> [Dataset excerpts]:
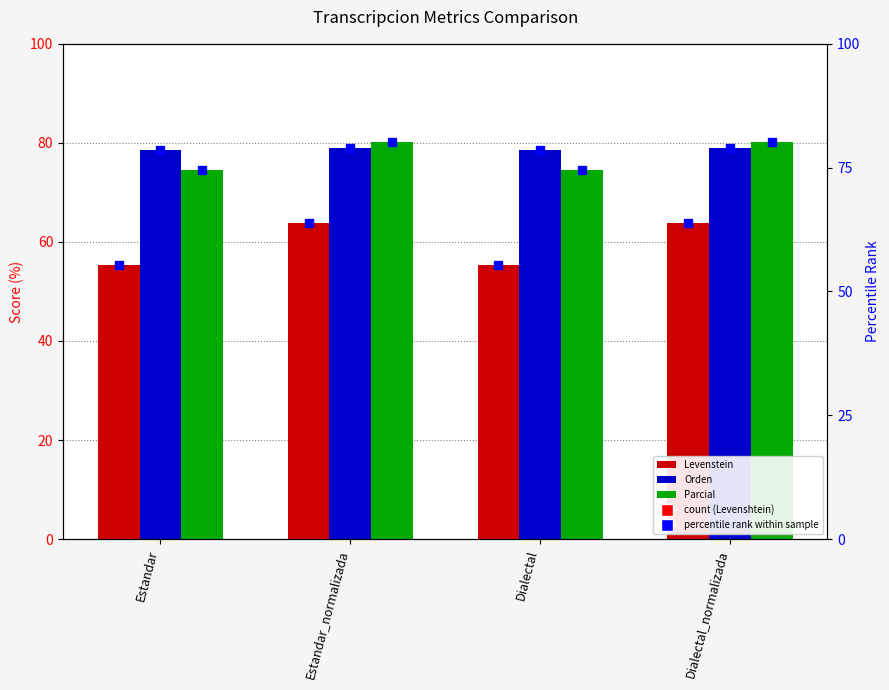

How many groups of bars are there?

4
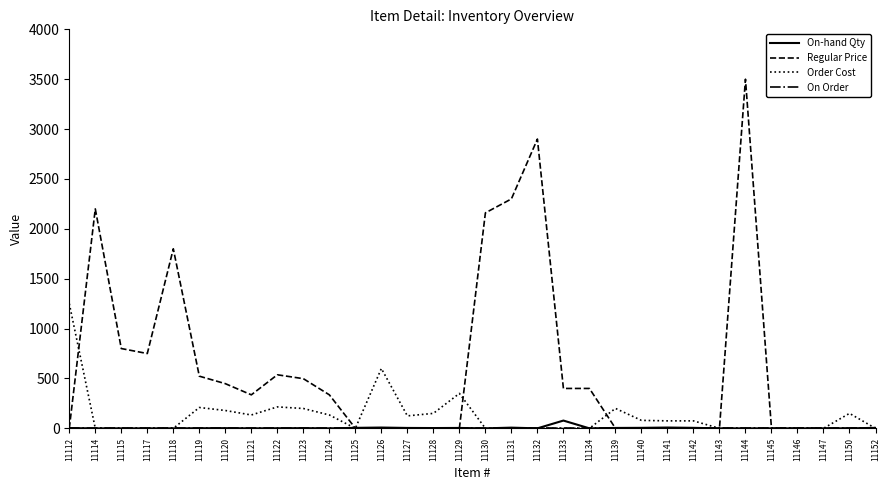

Between 11119 and 11139, which series saw the biggest shift?

Regular Price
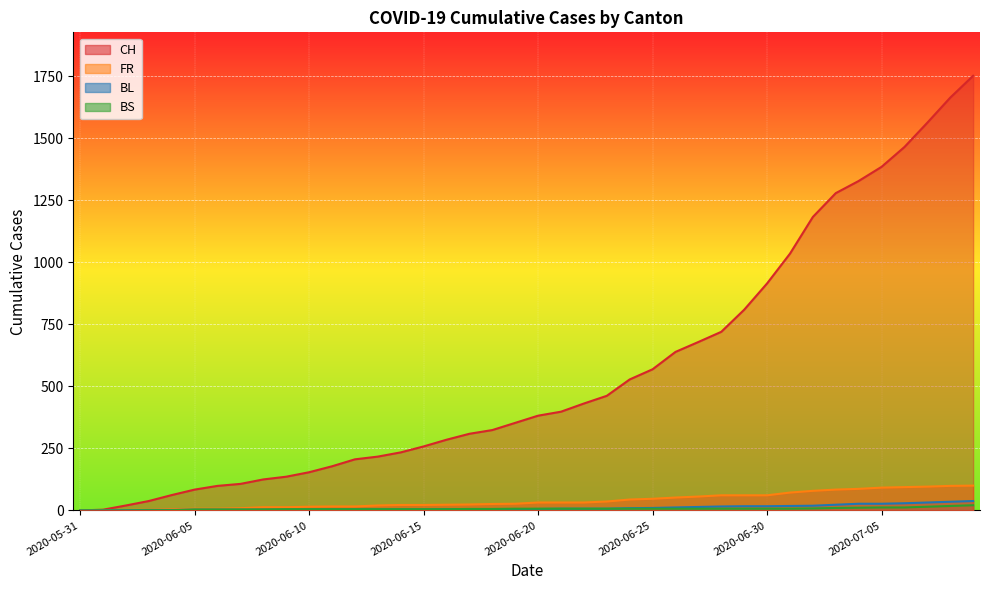

What is the difference between the maximum and minimum values in the FR series?

100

> [Work required]:
Please write out all of the material above word for word, leaving out the picture lines.

> [Written solution]:
How many groups of bars are there?

4

Between 11119 and 11139, which series saw the biggest shift?

Regular Price

What is the difference between the maximum and minimum values in the FR series?

100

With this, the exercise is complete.